Work item A:
In the poetry feedback thread, why does MorpheusSandman call the last line the strongest part of "I Would Know"? Answer in one to three sentences.

_ _ _ _ _ _ _

Your newborn legs were ugly - shaking, not nearly strong enough to hold your life.
Those new knees were scabbed by rocks and bruised by your many falls as you transported your burden frame.
But you flew away into the land of lightness - where everyone is too heavy to fly.
I think you don't fly anymore.

Delta40
05-02-2012, 10:52 PM
I like Grain the best. The Lines is way beyond my personal preference (unless I smoke a joint and then I'll really be entranced by its total meaning :-)

I Would Know and How Brave of You are poems which demonstrate a great imagination IMO and I think you should definitely be a regular on Litnet. I Would Know is my second favourite and How Brave of You I found a little hard to follow but you certainly know how to wax lyrical and keep in mind that all of us here have different responses to poetry so don't mind my seeming conservativeness at all. I'd love to read more of your poems either way!

MorpheusSandman
05-03-2012, 07:32 AM
Lines -- I like the subject here because the creative and destructive nature of lines and how they mark beginnings and endings is something I've been very interested in myself lately. But I think the piece gets a bit bogged down in the long 3rd Stanza and could use some trimming. Plus, I think that last line kinda comes out of nowhere and cheapens the piece with a real convention in a piece that was anything but.

Grain -- I'm with Delta that this is the best piece, though I think it could use some refining too. The imagery of grain invading the gaps between your toes is superb. Really, this is more of an imagist poem than an abstract poem, and I think it could be strengthened if it focused exclusively on the imagery and metaphor. The ending again seems to go off track a little, making a big jump between the grain and the speaker together with a rather vague subject.

I Would Know -- Here the strongest aspect by far is the last line, as that's such a strong simile (you repeated "the," by the way, after "would"). What precedes it seems a bit randomly constructed, as in I'm not sure why the move from graves to moth wrings to crystals to pollution etc.

How Brave of You -- I love the imagery here, and especially the ambiguity of the last line, but I think in a piece like this the reader spends unneeded effort trying to discern the subject as if it were a riddle rather than a poem. Emily Dickinson liked to write poems like this for her nieces, but she did them with a lightness that I don't really sense here.

_ _ _ _ _ _ _

Work item B:
In the rows below, echo the lines word for word, beginning at the line that contains "Creation & Release Association" and stopping after the line that contains "- **ValidationUtils**: Utility".

Data shown:
_ _ _ _ _ _ _

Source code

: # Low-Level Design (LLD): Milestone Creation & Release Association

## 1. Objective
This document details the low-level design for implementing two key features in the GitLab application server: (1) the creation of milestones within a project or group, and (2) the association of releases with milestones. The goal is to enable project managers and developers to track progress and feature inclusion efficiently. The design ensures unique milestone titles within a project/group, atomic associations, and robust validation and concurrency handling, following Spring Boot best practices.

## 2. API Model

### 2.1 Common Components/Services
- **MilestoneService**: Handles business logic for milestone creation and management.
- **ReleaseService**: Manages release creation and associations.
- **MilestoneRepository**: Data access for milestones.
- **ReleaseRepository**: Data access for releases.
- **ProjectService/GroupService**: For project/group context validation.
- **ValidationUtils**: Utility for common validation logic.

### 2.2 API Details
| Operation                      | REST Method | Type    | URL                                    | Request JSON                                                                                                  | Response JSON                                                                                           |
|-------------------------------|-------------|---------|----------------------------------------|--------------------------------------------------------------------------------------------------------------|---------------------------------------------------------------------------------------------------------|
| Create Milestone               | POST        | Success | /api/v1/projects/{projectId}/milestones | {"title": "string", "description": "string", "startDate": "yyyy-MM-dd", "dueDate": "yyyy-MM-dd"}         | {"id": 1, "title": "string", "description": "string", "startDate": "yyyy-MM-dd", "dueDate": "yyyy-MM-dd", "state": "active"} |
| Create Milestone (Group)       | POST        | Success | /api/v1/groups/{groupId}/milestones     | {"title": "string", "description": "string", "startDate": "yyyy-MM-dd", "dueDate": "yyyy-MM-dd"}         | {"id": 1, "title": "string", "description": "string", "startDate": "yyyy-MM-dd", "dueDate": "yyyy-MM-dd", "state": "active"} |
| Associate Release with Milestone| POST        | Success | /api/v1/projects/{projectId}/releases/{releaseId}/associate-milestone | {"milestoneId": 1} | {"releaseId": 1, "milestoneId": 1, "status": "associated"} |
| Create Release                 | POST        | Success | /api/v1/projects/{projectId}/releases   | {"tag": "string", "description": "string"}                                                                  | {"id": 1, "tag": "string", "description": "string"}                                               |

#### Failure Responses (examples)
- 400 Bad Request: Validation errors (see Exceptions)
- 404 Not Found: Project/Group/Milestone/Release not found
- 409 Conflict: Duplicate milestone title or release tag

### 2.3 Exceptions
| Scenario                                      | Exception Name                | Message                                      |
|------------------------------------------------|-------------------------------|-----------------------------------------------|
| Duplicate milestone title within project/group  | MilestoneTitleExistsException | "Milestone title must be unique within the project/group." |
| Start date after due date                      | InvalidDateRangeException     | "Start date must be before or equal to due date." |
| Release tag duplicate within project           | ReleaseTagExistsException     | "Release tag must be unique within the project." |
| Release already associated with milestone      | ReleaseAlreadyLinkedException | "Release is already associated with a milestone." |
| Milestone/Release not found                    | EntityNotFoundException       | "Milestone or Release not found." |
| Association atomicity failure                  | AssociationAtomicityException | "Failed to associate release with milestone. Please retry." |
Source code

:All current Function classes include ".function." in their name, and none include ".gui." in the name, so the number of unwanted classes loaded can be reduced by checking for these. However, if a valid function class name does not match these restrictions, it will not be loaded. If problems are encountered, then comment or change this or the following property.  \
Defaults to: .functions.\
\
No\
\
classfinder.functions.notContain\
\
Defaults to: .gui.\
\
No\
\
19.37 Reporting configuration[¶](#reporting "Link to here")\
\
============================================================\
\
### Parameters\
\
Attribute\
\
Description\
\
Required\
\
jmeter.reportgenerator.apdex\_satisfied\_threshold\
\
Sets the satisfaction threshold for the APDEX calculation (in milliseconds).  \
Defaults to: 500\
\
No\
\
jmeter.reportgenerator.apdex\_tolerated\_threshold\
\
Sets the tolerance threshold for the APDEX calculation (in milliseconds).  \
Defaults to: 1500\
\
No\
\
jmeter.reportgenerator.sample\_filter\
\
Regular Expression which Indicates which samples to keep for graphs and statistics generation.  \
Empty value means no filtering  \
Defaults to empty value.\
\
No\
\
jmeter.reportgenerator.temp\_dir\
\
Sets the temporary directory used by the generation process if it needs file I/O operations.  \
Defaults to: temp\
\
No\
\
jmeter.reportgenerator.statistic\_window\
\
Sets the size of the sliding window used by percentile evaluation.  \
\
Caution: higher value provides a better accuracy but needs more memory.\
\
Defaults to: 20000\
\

_ _ _ _ _ _ _

Expected output A:
MorpheusSandman calls it the strongest part because it is such a strong simile.

Expected output B:
: # Low-Level Design (LLD): Milestone Creation & Release Association

## 1. Objective
This document details the low-level design for implementing two key features in the GitLab application server: (1) the creation of milestones within a project or group, and (2) the association of releases with milestones. The goal is to enable project managers and developers to track progress and feature inclusion efficiently. The design ensures unique milestone titles within a project/group, atomic associations, and robust validation and concurrency handling, following Spring Boot best practices.

## 2. API Model

### 2.1 Common Components/Services
- **MilestoneService**: Handles business logic for milestone creation and management.
- **ReleaseService**: Manages release creation and associations.
- **MilestoneRepository**: Data access for milestones.
- **ReleaseRepository**: Data access for releases.
- **ProjectService/GroupService**: For project/group context validation.
- **ValidationUtils**: Utility for common validation logic.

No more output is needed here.